모델에서 동적 양자화를 호출하여 기존 모델과 비교해보았다.

달라지는 부분 : 명시한 layer가 달라진다.
- rnn(lstm) : LSTM -> DynamicQuantizedLSTM
- decoder(linear) : LSTM -> DynamicQuantizedLSTM(..dtype=torch.qint8, qscheme=torch.per_tensor_affine)

Size(149->114), time(211->100)은 줄어들었고, loss는 같았다(근사하다).

[quantize_dynamic docs](https://pytorch.org/docs/stable/generated/torch.quantization.quantize_dynamic.html)를 살펴보았다.

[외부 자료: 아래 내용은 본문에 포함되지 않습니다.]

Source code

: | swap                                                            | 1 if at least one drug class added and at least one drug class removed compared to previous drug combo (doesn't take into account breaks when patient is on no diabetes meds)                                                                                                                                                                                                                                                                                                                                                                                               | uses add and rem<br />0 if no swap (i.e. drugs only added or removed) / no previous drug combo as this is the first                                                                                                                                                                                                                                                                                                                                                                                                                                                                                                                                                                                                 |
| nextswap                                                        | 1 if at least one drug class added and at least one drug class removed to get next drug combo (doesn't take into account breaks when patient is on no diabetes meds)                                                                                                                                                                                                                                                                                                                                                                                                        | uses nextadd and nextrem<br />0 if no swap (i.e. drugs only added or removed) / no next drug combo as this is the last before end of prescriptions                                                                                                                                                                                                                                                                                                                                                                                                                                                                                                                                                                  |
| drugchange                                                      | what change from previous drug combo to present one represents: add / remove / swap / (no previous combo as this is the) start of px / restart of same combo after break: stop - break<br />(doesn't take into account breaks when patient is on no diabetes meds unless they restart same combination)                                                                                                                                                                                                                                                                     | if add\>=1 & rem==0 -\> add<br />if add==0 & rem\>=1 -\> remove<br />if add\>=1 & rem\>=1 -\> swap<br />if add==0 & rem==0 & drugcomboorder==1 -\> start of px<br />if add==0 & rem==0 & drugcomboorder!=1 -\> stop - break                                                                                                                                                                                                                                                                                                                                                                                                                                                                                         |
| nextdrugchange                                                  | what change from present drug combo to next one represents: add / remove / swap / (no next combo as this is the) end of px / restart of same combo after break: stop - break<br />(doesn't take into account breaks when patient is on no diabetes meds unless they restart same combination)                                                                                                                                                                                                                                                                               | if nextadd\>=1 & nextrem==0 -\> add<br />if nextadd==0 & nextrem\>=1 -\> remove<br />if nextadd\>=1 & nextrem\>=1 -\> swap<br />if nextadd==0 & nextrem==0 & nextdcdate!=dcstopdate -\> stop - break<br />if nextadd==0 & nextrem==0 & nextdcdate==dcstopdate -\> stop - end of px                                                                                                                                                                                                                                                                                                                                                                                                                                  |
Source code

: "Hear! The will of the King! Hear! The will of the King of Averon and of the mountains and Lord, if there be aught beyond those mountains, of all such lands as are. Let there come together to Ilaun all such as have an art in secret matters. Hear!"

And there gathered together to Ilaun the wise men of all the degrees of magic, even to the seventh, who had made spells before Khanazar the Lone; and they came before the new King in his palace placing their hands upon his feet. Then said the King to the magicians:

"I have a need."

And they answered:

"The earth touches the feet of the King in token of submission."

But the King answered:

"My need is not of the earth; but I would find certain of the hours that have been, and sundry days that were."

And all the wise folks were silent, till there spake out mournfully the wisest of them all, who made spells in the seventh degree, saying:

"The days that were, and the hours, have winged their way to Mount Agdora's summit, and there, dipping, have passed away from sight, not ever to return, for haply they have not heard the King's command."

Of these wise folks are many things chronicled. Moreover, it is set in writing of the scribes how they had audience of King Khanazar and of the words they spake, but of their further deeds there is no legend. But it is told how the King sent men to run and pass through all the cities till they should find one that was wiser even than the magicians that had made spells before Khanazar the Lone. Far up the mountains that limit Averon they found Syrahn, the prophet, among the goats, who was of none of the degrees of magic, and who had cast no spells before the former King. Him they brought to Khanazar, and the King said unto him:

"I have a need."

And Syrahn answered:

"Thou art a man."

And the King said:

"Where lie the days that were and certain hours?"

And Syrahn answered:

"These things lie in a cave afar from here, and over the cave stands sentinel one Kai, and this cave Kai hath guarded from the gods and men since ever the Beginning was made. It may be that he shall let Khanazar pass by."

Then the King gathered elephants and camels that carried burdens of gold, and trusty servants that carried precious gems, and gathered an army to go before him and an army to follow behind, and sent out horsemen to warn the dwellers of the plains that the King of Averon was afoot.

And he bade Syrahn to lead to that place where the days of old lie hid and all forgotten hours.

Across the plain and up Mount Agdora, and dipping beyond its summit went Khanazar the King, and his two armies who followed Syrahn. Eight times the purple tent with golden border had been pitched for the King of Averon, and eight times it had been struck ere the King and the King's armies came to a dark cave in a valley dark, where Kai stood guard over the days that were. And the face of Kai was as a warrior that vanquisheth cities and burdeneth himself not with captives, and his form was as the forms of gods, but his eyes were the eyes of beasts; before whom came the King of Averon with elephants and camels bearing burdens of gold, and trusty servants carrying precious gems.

1. float 모델을 동적(가중치만) 양자화된 모델로 변환한다.
2. 특정 모듈(명시한 모듈)을 양자화 버전과 결과값을 가지는 양자화 모델로 대체한다.
3. 가장 간단한 사용법은 float16을 qint8이 되도록 변형하는 것이다. 이것은 보통 가중치 크기가 큰 레이어에 대해 수행된다.
4. 파라미터인 qconfig및 mapping으로 세밀한 제어도 가능하다.

In [10]:
import torch.quantization

quantized_model = torch.quantization.quantize_dynamic(
    model, {nn.LSTM, nn.Linear}, dtype=torch.qint8
)
print(quantized_model)

LSTMModel(
  (drop): Dropout(p=0.5, inplace=False)
  (encoder): Embedding(33278, 768)
  (rnn): DynamicQuantizedLSTM(768, 256, num_layers=5, dropout=0.5)
  (decoder): DynamicQuantizedLinear(in_features=256, out_features=33278, dtype=torch.qint8, qscheme=torch.per_tensor_affine)
)


In [13]:
print(model)

LSTMModel(
  (drop): Dropout(p=0.5, inplace=False)
  (encoder): Embedding(33278, 768)
  (rnn): LSTM(768, 256, num_layers=5, dropout=0.5)
  (decoder): Linear(in_features=256, out_features=33278, bias=True)
)


In [11]:
def print_size_of_model(model):
    torch.save(model.state_dict(), "temp.p")
    print('Size (MB):', os.path.getsize("temp.p")/1e6)
    os.remove('temp.p')

print_size_of_model(model)
print_size_of_model(quantized_model)

Size (MB): 149.069856
Size (MB): 114.07785


In [12]:
# 메모: 양자화 된 모델은 단일 스레드로 실행되기 때문에 단일 스레드 비교를 위해
# 스레드 수를 1로 설정했습니다.

torch.set_num_threads(1)

def time_model_evaluation(model, test_data):
    s = time.time()
    loss = evaluate(model, test_data)
    elapsed = time.time() - s
    print('''loss: {0:.3f}\nelapsed time (seconds): {1:.1f}'''.format(loss, elapsed))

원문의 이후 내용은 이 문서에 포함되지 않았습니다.